## Exercise
Provide the entries once more, identical in every word.

· · · ·

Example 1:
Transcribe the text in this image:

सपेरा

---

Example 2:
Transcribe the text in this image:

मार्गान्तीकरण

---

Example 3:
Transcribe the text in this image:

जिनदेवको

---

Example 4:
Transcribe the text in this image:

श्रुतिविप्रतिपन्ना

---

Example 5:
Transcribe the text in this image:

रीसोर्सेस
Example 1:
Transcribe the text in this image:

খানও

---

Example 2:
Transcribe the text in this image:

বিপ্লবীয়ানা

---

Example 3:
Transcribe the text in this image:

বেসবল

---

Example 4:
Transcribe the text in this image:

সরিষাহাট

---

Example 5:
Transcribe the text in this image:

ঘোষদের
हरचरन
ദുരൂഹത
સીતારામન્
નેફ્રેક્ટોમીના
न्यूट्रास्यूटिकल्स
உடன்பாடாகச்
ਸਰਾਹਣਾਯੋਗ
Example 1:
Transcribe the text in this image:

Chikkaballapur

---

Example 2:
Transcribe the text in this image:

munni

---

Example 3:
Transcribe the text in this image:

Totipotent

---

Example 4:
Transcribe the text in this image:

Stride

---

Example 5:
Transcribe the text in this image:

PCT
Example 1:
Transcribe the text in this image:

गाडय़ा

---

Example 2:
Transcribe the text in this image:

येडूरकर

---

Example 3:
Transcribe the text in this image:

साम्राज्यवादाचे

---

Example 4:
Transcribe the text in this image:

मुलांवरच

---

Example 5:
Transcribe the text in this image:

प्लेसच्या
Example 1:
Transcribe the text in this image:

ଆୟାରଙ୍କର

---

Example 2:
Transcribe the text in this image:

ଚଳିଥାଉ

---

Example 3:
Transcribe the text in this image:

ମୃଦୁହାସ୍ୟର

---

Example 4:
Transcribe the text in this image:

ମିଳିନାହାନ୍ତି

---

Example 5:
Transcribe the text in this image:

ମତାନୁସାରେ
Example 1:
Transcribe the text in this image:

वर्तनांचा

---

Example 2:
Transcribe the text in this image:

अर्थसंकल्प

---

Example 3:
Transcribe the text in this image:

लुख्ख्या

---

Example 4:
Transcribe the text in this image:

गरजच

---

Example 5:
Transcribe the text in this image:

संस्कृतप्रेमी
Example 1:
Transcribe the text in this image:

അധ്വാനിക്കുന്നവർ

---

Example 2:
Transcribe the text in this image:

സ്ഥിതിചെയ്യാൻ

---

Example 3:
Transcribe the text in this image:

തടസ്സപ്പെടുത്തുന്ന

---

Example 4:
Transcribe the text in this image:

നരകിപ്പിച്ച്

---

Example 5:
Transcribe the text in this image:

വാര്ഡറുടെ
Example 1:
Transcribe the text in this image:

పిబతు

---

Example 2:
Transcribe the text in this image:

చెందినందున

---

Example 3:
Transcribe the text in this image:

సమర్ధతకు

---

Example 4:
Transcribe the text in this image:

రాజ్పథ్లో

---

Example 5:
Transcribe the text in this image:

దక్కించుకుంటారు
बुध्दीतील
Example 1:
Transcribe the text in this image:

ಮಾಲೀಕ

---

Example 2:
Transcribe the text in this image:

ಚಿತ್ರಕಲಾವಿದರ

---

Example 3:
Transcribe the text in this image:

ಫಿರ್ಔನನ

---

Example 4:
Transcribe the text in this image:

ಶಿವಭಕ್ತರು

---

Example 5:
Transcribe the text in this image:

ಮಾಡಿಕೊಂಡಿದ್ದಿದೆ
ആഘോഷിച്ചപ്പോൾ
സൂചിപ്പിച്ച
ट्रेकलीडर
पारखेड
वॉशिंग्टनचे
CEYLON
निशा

· · · ·

## Result below
Example 1:
Transcribe the text in this image:

सपेरा

---

Example 2:
Transcribe the text in this image:

मार्गान्तीकरण

---

Example 3:
Transcribe the text in this image:

जिनदेवको

---

Example 4:
Transcribe the text in this image:

श्रुतिविप्रतिपन्ना

---

Example 5:
Transcribe the text in this image:

रीसोर्सेस
Example 1:
Transcribe the text in this image:

খানও

---

Example 2:
Transcribe the text in this image:

বিপ্লবীয়ানা

---

Example 3:
Transcribe the text in this image:

বেসবল

---

Example 4:
Transcribe the text in this image:

সরিষাহাট

---

Example 5:
Transcribe the text in this image:

ঘোষদের
हरचरन
ദുരൂഹത
સીતારામન્
નેફ્રેક્ટોમીના
न्यूट्रास्यूटिकल्स
உடன்பாடாகச்
ਸਰਾਹਣਾਯੋਗ
Example 1:
Transcribe the text in this image:

Chikkaballapur

---

Example 2:
Transcribe the text in this image:

munni

---

Example 3:
Transcribe the text in this image:

Totipotent

---

Example 4:
Transcribe the text in this image:

Stride

---

Example 5:
Transcribe the text in this image:

PCT
Example 1:
Transcribe the text in this image:

गाडय़ा

---

Example 2:
Transcribe the text in this image:

येडूरकर

---

Example 3:
Transcribe the text in this image:

साम्राज्यवादाचे

---

Example 4:
Transcribe the text in this image:

मुलांवरच

---

Example 5:
Transcribe the text in this image:

प्लेसच्या
Example 1:
Transcribe the text in this image:

ଆୟାରଙ୍କର

---

Example 2:
Transcribe the text in this image:

ଚଳିଥାଉ

---

Example 3:
Transcribe the text in this image:

ମୃଦୁହାସ୍ୟର

---

Example 4:
Transcribe the text in this image:

ମିଳିନାହାନ୍ତି

---

Example 5:
Transcribe the text in this image:

ମତାନୁସାରେ
Example 1:
Transcribe the text in this image:

वर्तनांचा

---

Example 2:
Transcribe the text in this image:

अर्थसंकल्प

---

Example 3:
Transcribe the text in this image:

लुख्ख्या

---

Example 4:
Transcribe the text in this image:

गरजच

---

Example 5:
Transcribe the text in this image:

संस्कृतप्रेमी
Example 1:
Transcribe the text in this image:

അധ്വാനിക്കുന്നവർ

---

Example 2:
Transcribe the text in this image:

സ്ഥിതിചെയ്യാൻ

---

Example 3:
Transcribe the text in this image:

തടസ്സപ്പെടുത്തുന്ന

---

Example 4:
Transcribe the text in this image:

നരകിപ്പിച്ച്

---

Example 5:
Transcribe the text in this image:

വാര്ഡറുടെ
Example 1:
Transcribe the text in this image:

పిబతు

---

Example 2:
Transcribe the text in this image:

చెందినందున

---

Example 3:
Transcribe the text in this image:

సమర్ధతకు

---

Example 4:
Transcribe the text in this image:

రాజ్పథ్లో

---

Example 5:
Transcribe the text in this image:

దక్కించుకుంటారు
बुध्दीतील
Example 1:
Transcribe the text in this image:

ಮಾಲೀಕ

---

Example 2:
Transcribe the text in this image:

ಚಿತ್ರಕಲಾವಿದರ

---

Example 3:
Transcribe the text in this image:

ಫಿರ್ಔನನ

---

Example 4:
Transcribe the text in this image:

ಶಿವಭಕ್ತರು

---

Example 5:
Transcribe the text in this image:

ಮಾಡಿಕೊಂಡಿದ್ದಿದೆ
ആഘോഷിച്ചപ്പോൾ
സൂചിപ്പിച്ച
ट्रेकलीडर
पारखेड
वॉशिंग्टनचे
CEYLON
निशा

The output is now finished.